As it was, he ended slavery but did not get to help the African-Americans make much progress towards equality. He performed the absolutely vital feat of abolishing any concept of secession, but though the South had been defeated, it did not lose influence in the Union. The southern whites prevented the African-Americans from voting for one-hundred years, and instead of getting only the credit for two thirds of them in calculating the numbers of congressmen and electors for the southern states, they got credit for one-hundred percent of them but still prevented them from voting. Because the South was a one-party state for over a century, never electing a Republican, seniority rules came to assure that Southerners dominated the Congress more than ever. The United States was reassured as one of the world’s greatest powers and moving quickly upwards. But the internal tumor of the mistreatment of the African-Americans as a sub-class would continue for many decades and there would be routine lynchings of black men in the South for nearly a century and frequent and terrible race riots in the ghettos of the northern cities.

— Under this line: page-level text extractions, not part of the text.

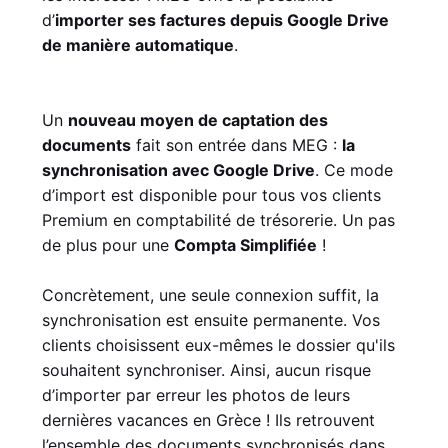
d’
importer ses factures depuis Google Drive
de manière automatique
.
Un
nouveau moyen de captation des
documents
fait son entrée dans MEG :
la
synchronisation avec Google Drive
. Ce mode
d’import est disponible pour tous vos clients
Premium en comptabilité de trésorerie. Un pas
de plus pour une
Compta Simplifiée
!
Concrètement, une seule connexion suffit, la
synchronisation est ensuite permanente. Vos
clients choisissent eux-mêmes le dossier qu'ils
souhaitent synchroniser. Ainsi, aucun risque
d’importer par erreur les photos de leurs
dernières vacances en Grèce ! Ils retrouvent
l’ensemble des documents synchronisés dans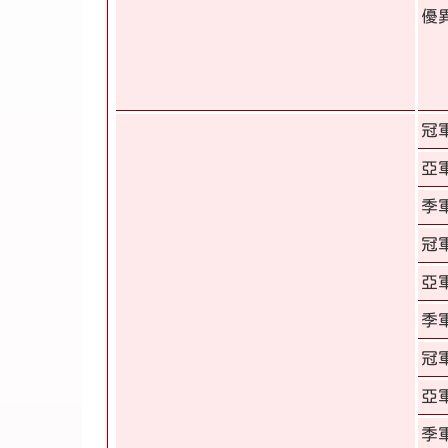
優
冠
亞
季
冠
亞
季
冠
亞
季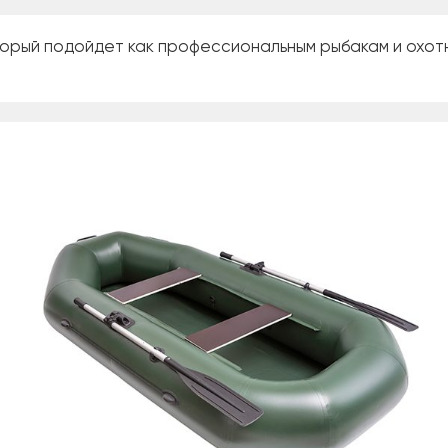
орый подойдет как профессиональным рыбакам и охотни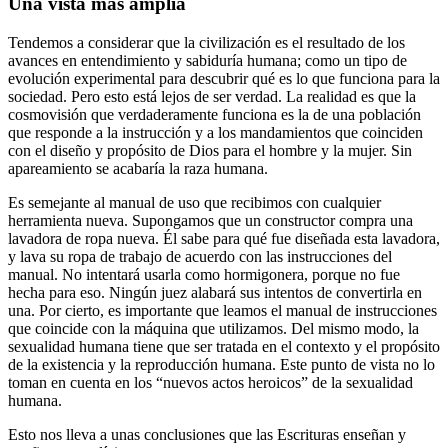
Una vista más amplia
Tendemos a considerar que la civilización es el resultado de los
avances en entendimiento y sabiduría humana; como un tipo de
evolución experimental para descubrir qué es lo que funciona para la
sociedad. Pero esto está lejos de ser verdad. La realidad es que la
cosmovisión que verdaderamente funciona es la de una población
que responde a la instrucción y a los mandamientos que coinciden
con el diseño y propósito de Dios para el hombre y la mujer. Sin
apareamiento se acabaría la raza humana.
Es semejante al manual de uso que recibimos con cualquier
herramienta nueva. Supongamos que un constructor compra una
lavadora de ropa nueva. Él sabe para qué fue diseñada esta lavadora,
y lava su ropa de trabajo de acuerdo con las instrucciones del
manual. No intentará usarla como hormigonera, porque no fue
hecha para eso. Ningún juez alabará sus intentos de convertirla en
una. Por cierto, es importante que leamos el manual de instrucciones
que coincide con la máquina que utilizamos. Del mismo modo, la
sexualidad humana tiene que ser tratada en el contexto y el propósito
de la existencia y la reproducción humana. Este punto de vista no lo
toman en cuenta en los “nuevos actos heroicos” de la sexualidad
humana.
Esto nos lleva a unas conclusiones que las Escrituras enseñan y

Yet, it was thanks to Lincoln that the threat to the continued existence of the country was eliminated, and all could see that the United States was predestined to exercise an immense and unique influence in the world. Lincoln and the Civil War have been emphasized extensively because of the immense impact of the United States on the world in all of the world’s subsequent history to date, and as far as we can see forward.
Lincoln at once became and remains the supreme and most deserving beneficiary of the American star system, surpassing even Washington. He was morose but never lost his fine sense of humor, proud but without vanity, utterly scrupulous but without being a bit priggish or even above a political ruse, intellectual but down to earth, scholarly but an autodidact, the ultimate self-made man but without chippiness or aggression. He was always saddened and never angry at the many betrayals and disappointments he endured, and was not worn down by a nagging wife or the premature death of two sons. He was, as the next great Republican president, Theodore Roosevelt, said, “quiet, patient, mighty Lincoln,” who lived and suffered and died for the people and saved the Union by lending it his strength.
A terrible ordeal was ending, a prolonged period of immense spontaneity and growth was about to begin. America was unbound, before a limitless horizon.